## Permintaan Tugas
Tulis ulang baris-baris teks di bawah ini dan ganti setiap "デジカメ" dengan "デジタルカメラ". Biarkan bagian lainnya tetap sama.

═════ Bahan yang Diberikan

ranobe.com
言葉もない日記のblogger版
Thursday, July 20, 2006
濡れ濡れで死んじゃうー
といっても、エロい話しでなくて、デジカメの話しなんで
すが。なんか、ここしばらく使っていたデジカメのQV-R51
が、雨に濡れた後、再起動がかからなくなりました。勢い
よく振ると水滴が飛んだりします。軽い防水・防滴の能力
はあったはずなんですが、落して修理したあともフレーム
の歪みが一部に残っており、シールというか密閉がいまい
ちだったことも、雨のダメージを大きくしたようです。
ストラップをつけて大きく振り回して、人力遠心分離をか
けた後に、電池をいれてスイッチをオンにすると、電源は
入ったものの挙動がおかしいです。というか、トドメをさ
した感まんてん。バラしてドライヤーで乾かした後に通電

══════════

## Hasil Tugas
ranobe.com
言葉もない日記のblogger版
Thursday, July 20, 2006
濡れ濡れで死んじゃうー
といっても、エロい話しでなくて、デジタルカメラの話しなんで
すが。なんか、ここしばらく使っていたデジタルカメラのQV-R51
が、雨に濡れた後、再起動がかからなくなりました。勢い
よく振ると水滴が飛んだりします。軽い防水・防滴の能力
はあったはずなんですが、落して修理したあともフレーム
の歪みが一部に残っており、シールというか密閉がいまい
ちだったことも、雨のダメージを大きくしたようです。
ストラップをつけて大きく振り回して、人力遠心分離をか
けた後に、電池をいれてスイッチをオンにすると、電源は
入ったものの挙動がおかしいです。というか、トドメをさ
した感まんてん。バラしてドライヤーで乾かした後に通電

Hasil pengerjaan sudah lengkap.